[東京 27日 ロイター] – 令和時代の初の国賓として来日しているトランプ米大統領は27日、安倍晋三首相と首脳会談を行った。両首脳は、北朝鮮問題を含む防衛分野での認識が一致していることを強調した。
他方、通商問題ではトランプ大統領が8月中に何らかの合意を発表すると言明。環太平洋連携協定(TPP)には縛られないとも強調し、日本側に強い圧力をかけたことをうかがわせた。安倍首相は交渉加速で一致したと述べるにとどまり、貿易不均衡の是正をめぐり、日米間に大きな「温度差」が存在していることを鮮明にした。
日米首脳会談は冒頭、首脳同士の会談が予定時間を超えて行われ、続いて少人数の会合、両国の主要閣僚なども参加したワーキングランチが行われた。
首脳同士の会談の冒頭、トランプ大統領は首脳会談の主要なテーマが、対北朝鮮問題、防衛分野、通商問題の3つであることを指摘。中でも通商問題では「われわれは貿易不均衡問題に取り組んでいる」、「貿易不均衡は、じきに解決するだろう」と述べた。さらに「われわれは通商に関し、おそらく8月に何らかの発表をする見通し」と踏み込んだ。通商問題では「自動車について議論する」とも語った。
会談終了後、両首脳は共同会見に臨み、そこでもトランプ大統領は日米貿易不均衡の是正に強い姿勢で対応するスタンスを強調した。
今後の日米通商問題では「公正と相互主義に基づく、日本との経済関係改善に努力する」と述べ、「あらゆる貿易障壁を取り除くことが目標」と言明。「信じられないくらい」に大きな不均衡が存在するとし、米国からの対日輸出が公正に取り扱われることを望むと強調した。
トランプ大統領は、会見では合意の時期について冒頭発言のようには8月とまでは言及しなかったが「貿易について、近く発表することを望む」と述べ、早期合意に強い意思を示した。

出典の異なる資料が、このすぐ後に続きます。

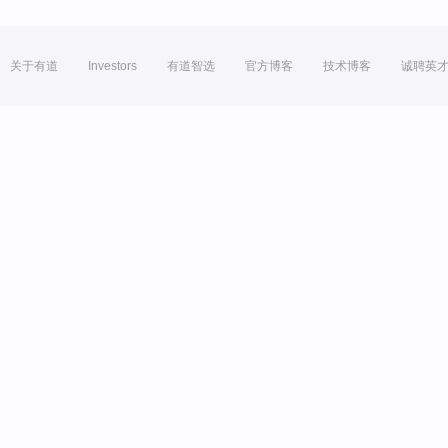
关于有道
Investors
有道智选
官方博客
技术博客
诚聘英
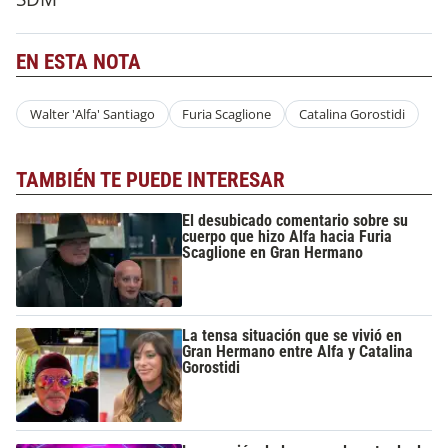
EN ESTA NOTA
Walter 'Alfa' Santiago
Furia Scaglione
Catalina Gorostidi
TAMBIÉN TE PUEDE INTERESAR
El desubicado comentario sobre su
cuerpo que hizo Alfa hacia Furia
Scaglione en Gran Hermano
La tensa situación que se vivió en
Gran Hermano entre Alfa y Catalina
Gorostidi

さらに農産物貿易で、日本がTPP並みの関税引き下げが最大限の譲歩であるとの立場を繰り返しているのに対し、トランプ大統領は「私はTPPに縛られない」と発言し、日本がTPPで決められた水準を超えて関税を引き下げることに強い期待感を表明した。
一方、安倍首相は会見で、昨年9月の共同声明に沿って、茂木敏充経済再生担当相とライトハイザー米通商代表部(USTR)代表による協議を加速させることで一致したと述べたが、合意時期のメドなどへの質問に対する具体的な言及はなかった。

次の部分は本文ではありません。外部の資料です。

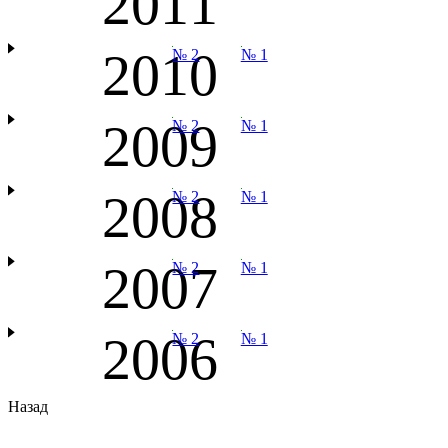
2011
2010
№ 2
№ 1
2009
№ 2
№ 1
2008
№ 2
№ 1
2007
№ 2
№ 1
2006
№ 2
№ 1
Назад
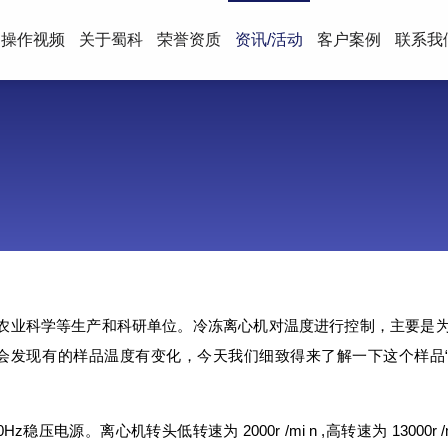
操作视频
关于蜀科
荣誉资质
资讯/活动
客户案例
联系我
农业科学等生产和科研单位。冷冻离心机对温度进行控制，主要是
会发现有的样品温度有变化，今天我们细致得来了解一下这个样品
电源。离心机转头低转速为 2000r /mi n ,高转速为 13000r /m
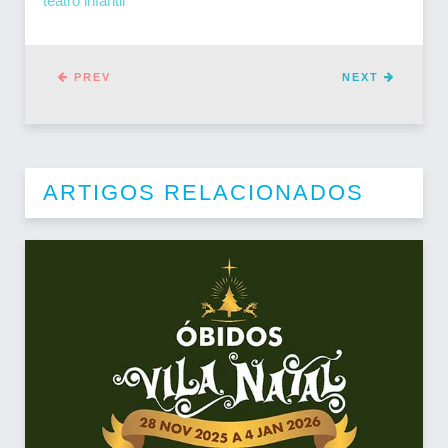
teatro infantil
PREV
NEXT
ARTIGOS RELACIONADOS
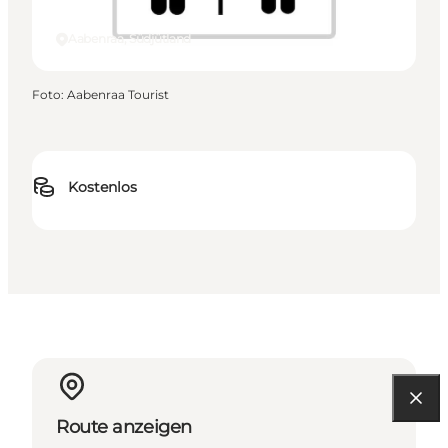
Aabenraa, Südjütland
Foto
:
Aabenraa Tourist
Kostenlos
Route anzeigen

「米経済に最も貢献しているのは日本企業。日米の経済関係は大きく発展しつつある」と述べ、「日米双方にとって、ウィンウィンとなる合意としたい」と語り、日本企業の貢献に理解を求めた。
通商問題を巡っては、安倍首相が従来の見解を繰り返し、具体性のある発言を回避した印象。「攻め」の米国/「守り」の日本という構図もうかがえ、両国の主張に大きな溝があることを示した。
だが、日米同盟関係の基幹部分である「防衛分野」や、対北朝鮮問題などでは、両首脳は息の合ったところをみせた。
会見の冒頭、安倍首相は「親密な個人的信頼関係により、日米同盟のきずなは揺るぎようがない」とトランプ大統領との個人的な信頼関係に裏打ちされた日米関係の蜜月ぶりを誇った。
北朝鮮問題では、朝鮮半島の非核化に向けた取り組みでトランプ大統領と一致。拉致問題の解決に向け、大統領の全面的な支持を得たことも表明した。
一方、トランプ大統領は、日本が防衛力を強化することに対する支持を表明。日本が最新鋭戦闘機・F35を105機購入するとしていることも紹介し「米国の防衛装備品の最大の購入者である」と賞賛した。
北朝鮮問題では「金(正恩朝鮮労働党委員長)が非核化を進めることを引き続き望む」、「制裁は続いており、北朝鮮問題は急がない」、「北朝鮮との方向性には満足」、「短距離ミサイル発射は気にしていない」と語り、米朝交渉が再び、軌道に乗ることへの期待感を示した。
安倍首相も金委員長との会談について、日本人拉致問題解決に向け、前提条件を付けずに同委員長と向き合う考えをあらためて示し、「トランプ米大統領からは全面的な支持をいただいた」と語った。
安倍首相は米国と対立関係にあるイランを念頭に「中東地域の平和と安定は国際社会において極めて重要だ」と指摘し、「日本としてできることがあれば行っていきたい」との考えも示した。